_What to do_. Could you print the lines below exactly, from the one holding "Privacy Overview" through the last line, with no other output?

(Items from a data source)

BEGIN

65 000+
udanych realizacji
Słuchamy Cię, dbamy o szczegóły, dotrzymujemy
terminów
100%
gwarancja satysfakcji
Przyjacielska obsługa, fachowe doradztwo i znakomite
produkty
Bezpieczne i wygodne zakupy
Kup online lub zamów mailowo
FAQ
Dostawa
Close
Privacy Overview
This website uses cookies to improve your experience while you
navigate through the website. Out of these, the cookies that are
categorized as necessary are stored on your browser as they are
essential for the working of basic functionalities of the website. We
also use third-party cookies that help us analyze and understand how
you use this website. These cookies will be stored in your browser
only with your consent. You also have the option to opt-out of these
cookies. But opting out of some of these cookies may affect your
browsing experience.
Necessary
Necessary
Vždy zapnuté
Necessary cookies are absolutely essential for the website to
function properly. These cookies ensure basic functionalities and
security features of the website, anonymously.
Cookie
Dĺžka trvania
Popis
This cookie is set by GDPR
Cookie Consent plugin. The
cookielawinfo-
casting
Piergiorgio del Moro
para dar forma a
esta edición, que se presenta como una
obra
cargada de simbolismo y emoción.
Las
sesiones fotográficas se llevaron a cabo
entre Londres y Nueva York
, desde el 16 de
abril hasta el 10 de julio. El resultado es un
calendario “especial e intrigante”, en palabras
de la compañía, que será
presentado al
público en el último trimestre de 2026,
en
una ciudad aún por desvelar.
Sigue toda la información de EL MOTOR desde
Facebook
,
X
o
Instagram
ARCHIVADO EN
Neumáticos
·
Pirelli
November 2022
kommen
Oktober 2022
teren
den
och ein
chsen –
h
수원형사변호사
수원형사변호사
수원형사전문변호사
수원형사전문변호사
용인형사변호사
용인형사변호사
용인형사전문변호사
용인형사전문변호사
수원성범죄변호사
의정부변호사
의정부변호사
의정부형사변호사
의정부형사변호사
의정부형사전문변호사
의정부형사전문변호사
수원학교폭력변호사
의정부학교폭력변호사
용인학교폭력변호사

END

_Answer to this problem_.
Privacy Overview
This website uses cookies to improve your experience while you
navigate through the website. Out of these, the cookies that are
categorized as necessary are stored on your browser as they are
essential for the working of basic functionalities of the website. We
also use third-party cookies that help us analyze and understand how
you use this website. These cookies will be stored in your browser
only with your consent. You also have the option to opt-out of these
cookies. But opting out of some of these cookies may affect your
browsing experience.
Necessary
Necessary
Vždy zapnuté
Necessary cookies are absolutely essential for the website to
function properly. These cookies ensure basic functionalities and
security features of the website, anonymously.
Cookie
Dĺžka trvania
Popis
This cookie is set by GDPR
Cookie Consent plugin. The
cookielawinfo-
casting
Piergiorgio del Moro
para dar forma a
esta edición, que se presenta como una
obra
cargada de simbolismo y emoción.
Las
sesiones fotográficas se llevaron a cabo
entre Londres y Nueva York
, desde el 16 de
abril hasta el 10 de julio. El resultado es un
calendario “especial e intrigante”, en palabras
de la compañía, que será
presentado al
público en el último trimestre de 2026,
en
una ciudad aún por desvelar.
Sigue toda la información de EL MOTOR desde
Facebook
,
X
o
Instagram
ARCHIVADO EN
Neumáticos
·
Pirelli
November 2022
kommen
Oktober 2022
teren
den
och ein
chsen –
h
수원형사변호사
수원형사변호사
수원형사전문변호사
수원형사전문변호사
용인형사변호사
용인형사변호사
용인형사전문변호사
용인형사전문변호사
수원성범죄변호사
의정부변호사
의정부변호사
의정부형사변호사
의정부형사변호사
의정부형사전문변호사
의정부형사전문변호사
수원학교폭력변호사
의정부학교폭력변호사
용인학교폭력변호사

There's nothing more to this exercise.